After sample weights were applied to provide national estimates, hospitalizations broke down by:

  • Hospitalizations due to opioids: 1,934,326
  • Due to other drugs: 19,220,610
  • From all other causes: 794,406,343

Regionally, a disproportionately large share of opioid-driven hospitalizations occurred in the Northeast (43.9%), despite the fact that the largest numbers of hospitalizations in this data came from the South and Midwest.

Before 2000, unadjusted in-hospital death rates for opioid-driven hospitalizations were relatively constant, averaging 0.43% (4.3 deaths per thousand admissions). Between 2000 and 2007, the rates more than doubled to 1.05%, and by 2014 they had nearly doubled again (to 2.02%, or 20.2 deaths per thousand admissions).

In contrast, mortality rates among hospitalizations due to other drugs remained stable, averaging 0.71% and 0.75% before and after 2000, respectively. The mortality trend for all other hospitalizations steadily fell throughout the period, from more than 5 times that for opioid-driven hospitalizations in 1993 to slightly below it by 2014.

On average, Medicare beneficiaries hospitalized for opioid or heroin poisoning were younger—59.8 years old—than those hospitalized for other reasons. Medicare beneficiaries hospitalized for other drugs were 63.6 years old; those hospitalized for all other reasons were 73.6 years old.

Overall, 59.3% of Medicare beneficiaries hospitalized for opioid or heroin poisoning were younger than age 65. Since most Medicare beneficiaries younger than 65 receive Social Security Disability Insurance, it is likely that those hospitalized for opioid or heroin poisoning were likely to have physical or mental disabilities.
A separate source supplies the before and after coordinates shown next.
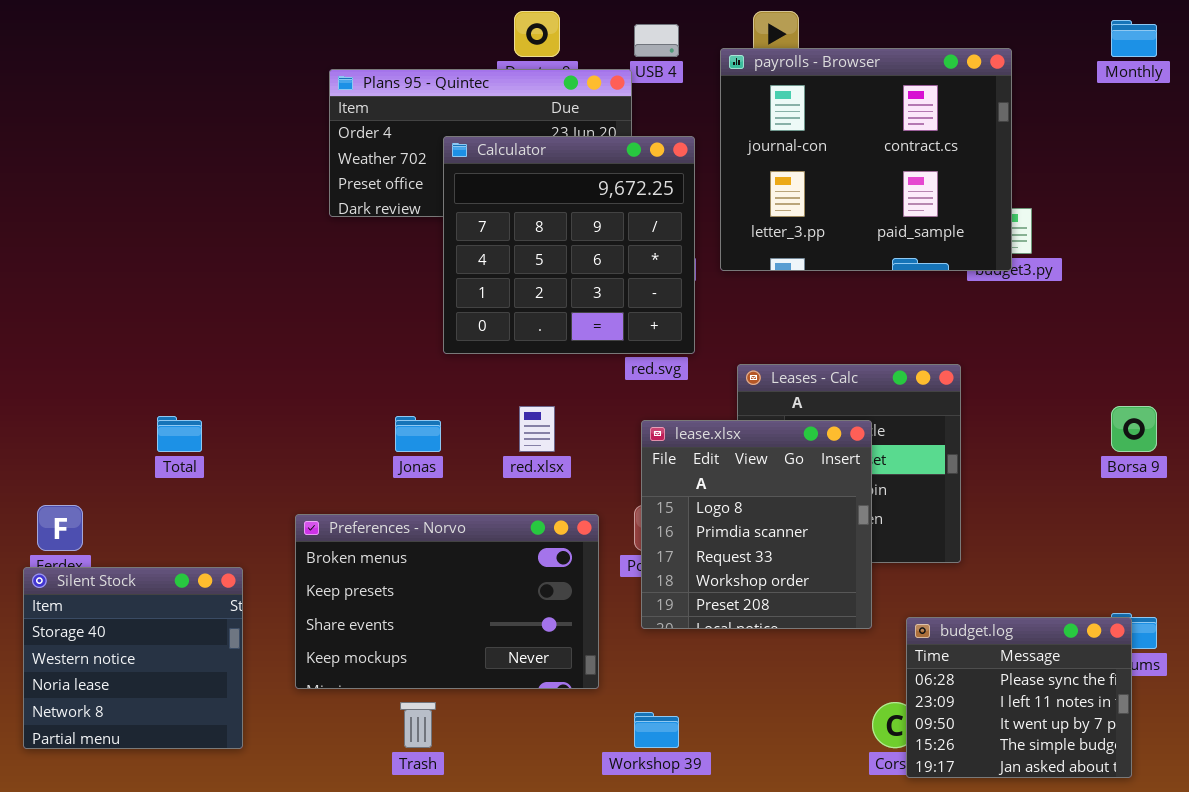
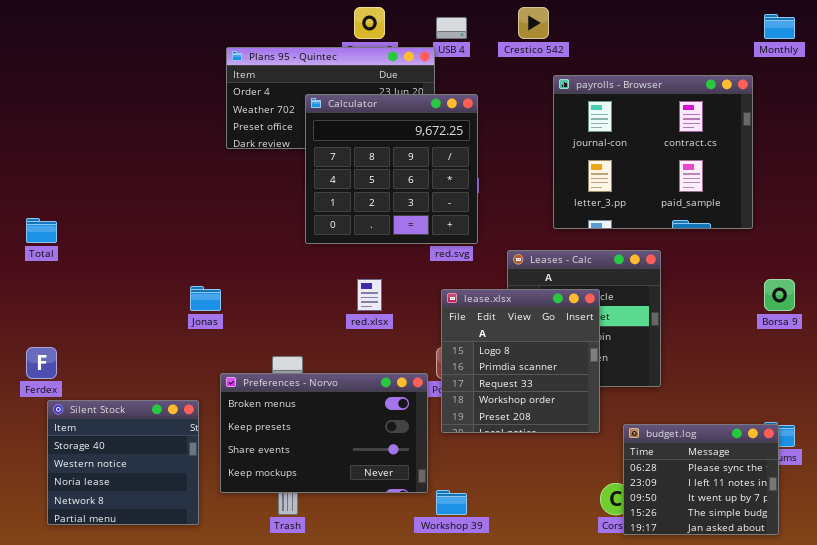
payrolls - Browser: [720,48,1012,271] -> [553,75,753,229], moved
Total: [157,416,202,452] -> [26,218,57,243], moved
Jonas: [395,416,441,452] -> [190,286,221,311], moved
Preferences - Norvo: [295,514,599,689] -> [220,373,428,493], moved
Silent Stock: [23,567,243,749] -> [47,400,199,525], moved

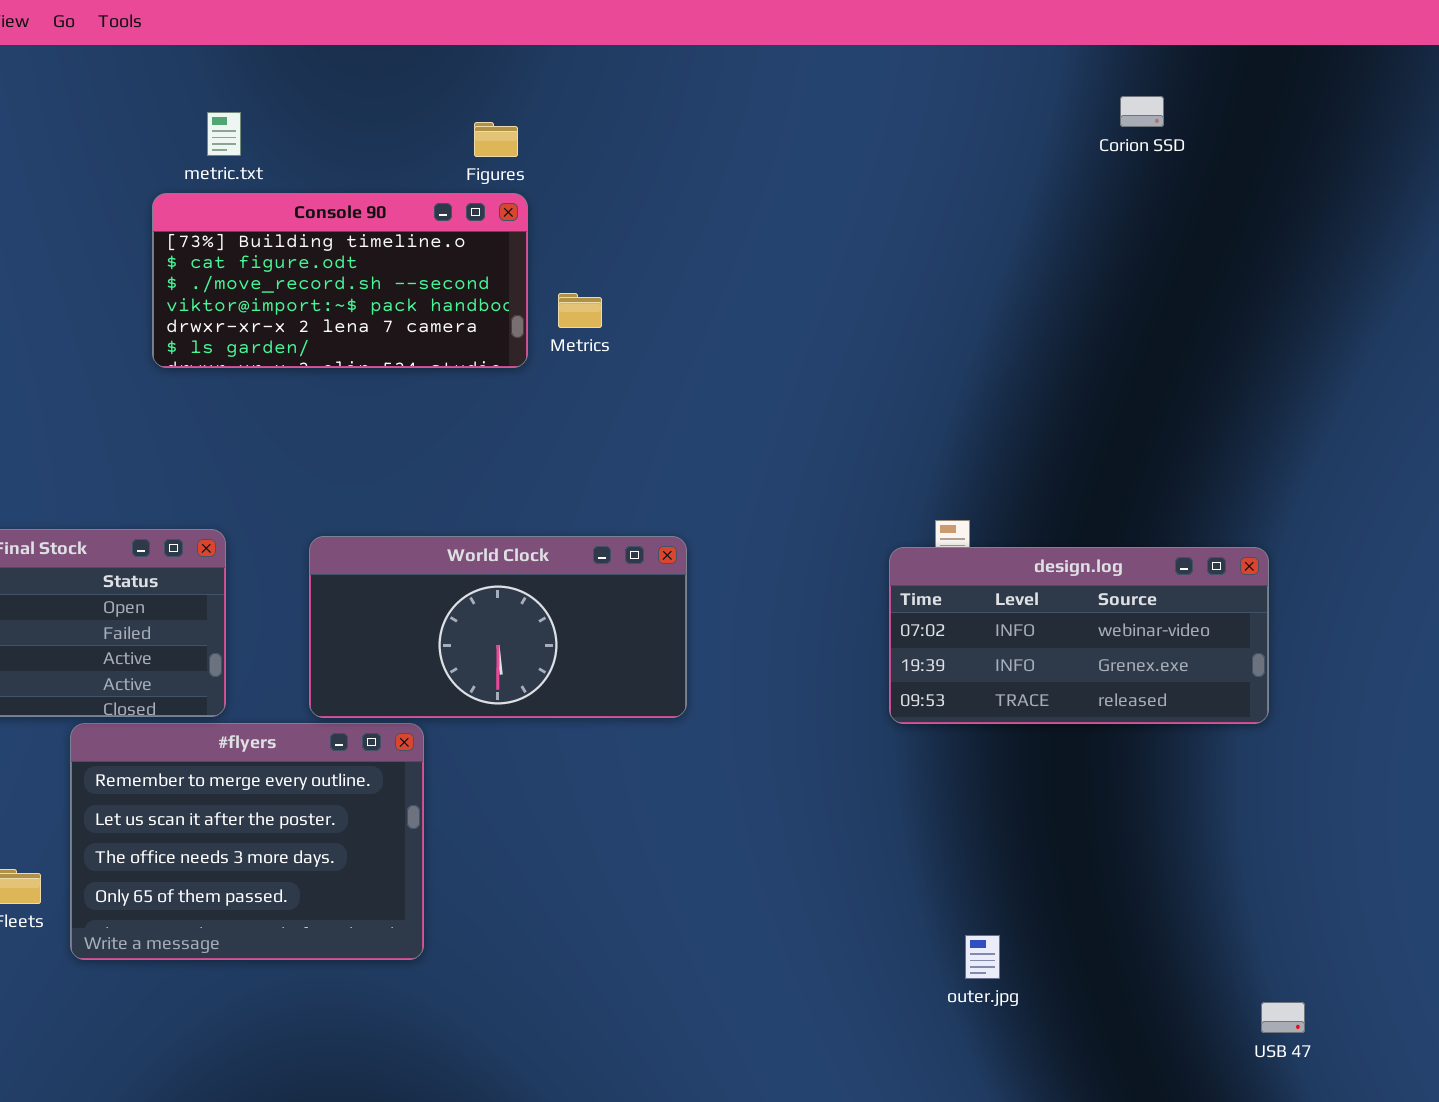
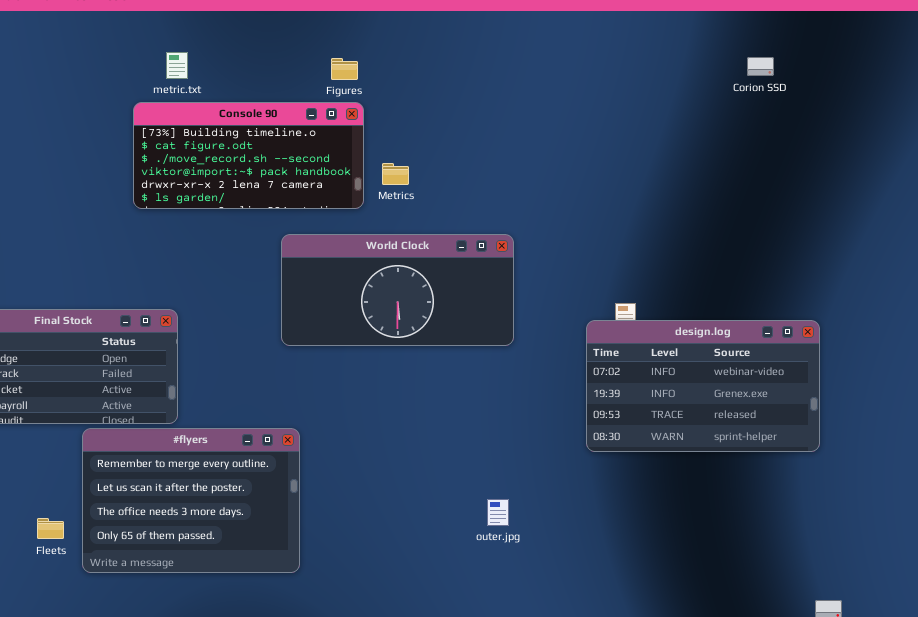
Corion SSD: [1120,96,1164,127] -> [747,57,774,76], moved
World Clock: [309,536,687,718] -> [281,234,514,346], moved
design.log: [889,547,1269,724] -> [586,320,820,452], resized
outer.jpg: [965,935,1000,979] -> [487,499,509,526], moved

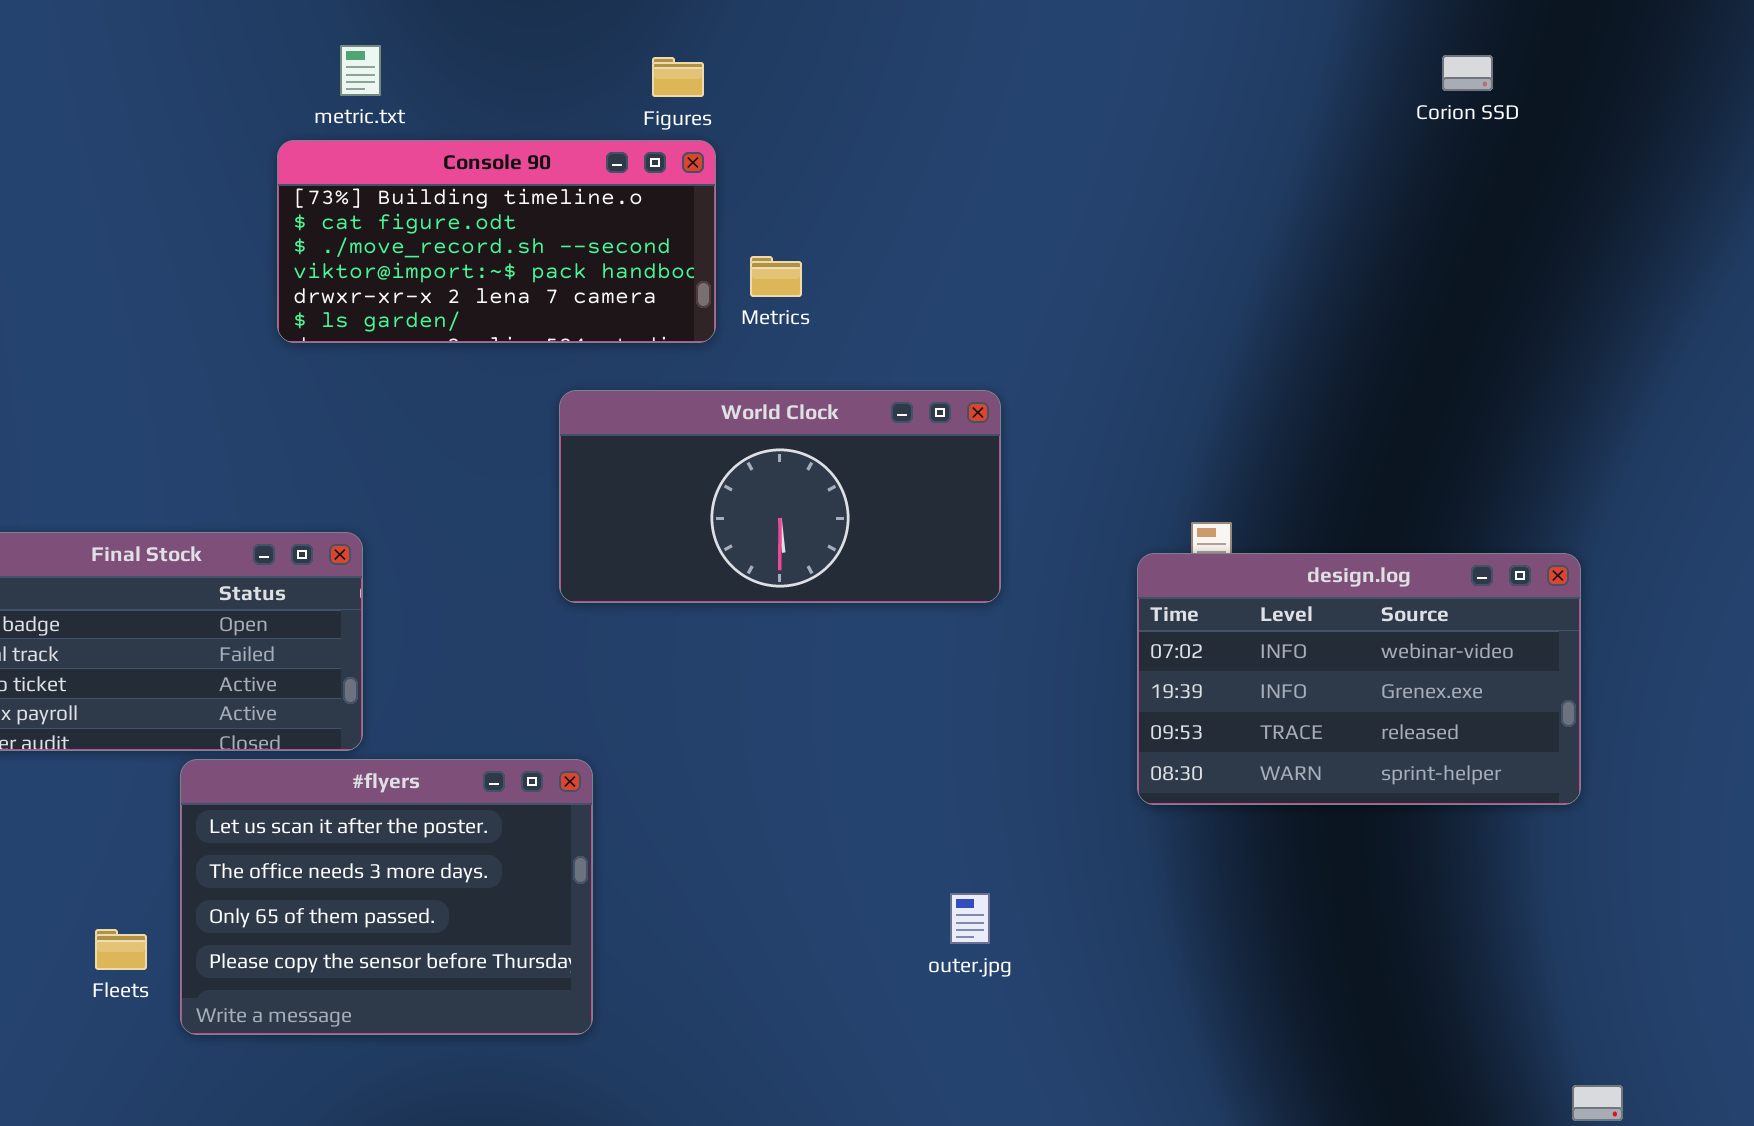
#flyers: [82,428,300,573] -> [180,759,593,1035], scrolled down 1 row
“Until community-based efforts to tackle opioid misuse have taken root, treating opioid addiction and better equipping hospitals to care for patients with increasingly severe opioid abuse may help the health care system combat the rising mortality rates of patients hospitalized for opioid use disorders,” the study concluded.

In an interview, Song praised overall awareness of the opioid crisis and life-saving interventions like naloxone, which reverses an overdose if given in time. “First responders and Narcan [naloxone] have been doing a tremendous job of saving lives in the community,” he said.

With this study—the first of its kind—he wanted a clean data set that only looked at hospital admissions with opioids in the primary diagnosis code. “In the hospital setting, providers are often stretched thin, pulled by many patients at once,” he said.

Song noted in his study that although the federal government has begun to take steps to address this issue through increased funding, implementing solutions among the most vulnerable populations remains a challenge. Nevertheless, regardless of where the funding comes from, he said the severity and scope of the problem demands to be addressed, as costs are borne by either patients and families, payers such as Medicare, hospitals, and ultimately by society through lost contributions.

“Collectively, it is a challenge for society as a whole,” he said

The study had a few limitations:

  • For confidentiality reasons, patient identifiers were removed, so each observation was distinct (readmissions were not identifiable).
  • The sampling strategy in the National Inpatient Sample changed in 2012. However, the data continued to capture about 20% of hospitalizations nationwide.
  • ICD-9 diagnosis codes are likely to have some degree of subjectivity and measurement error. Nevertheless, the codes are the best tool available in most databases for identifying the cause of hospitalization.

Reference

Song Z. Mortality quadrupled among opioid-driven hospitalizations, notably within lower-income and disabled white populations. Health Aff. 2017;36(12):2054-2061. doi: 10.1377/hlthaff.2017.0689.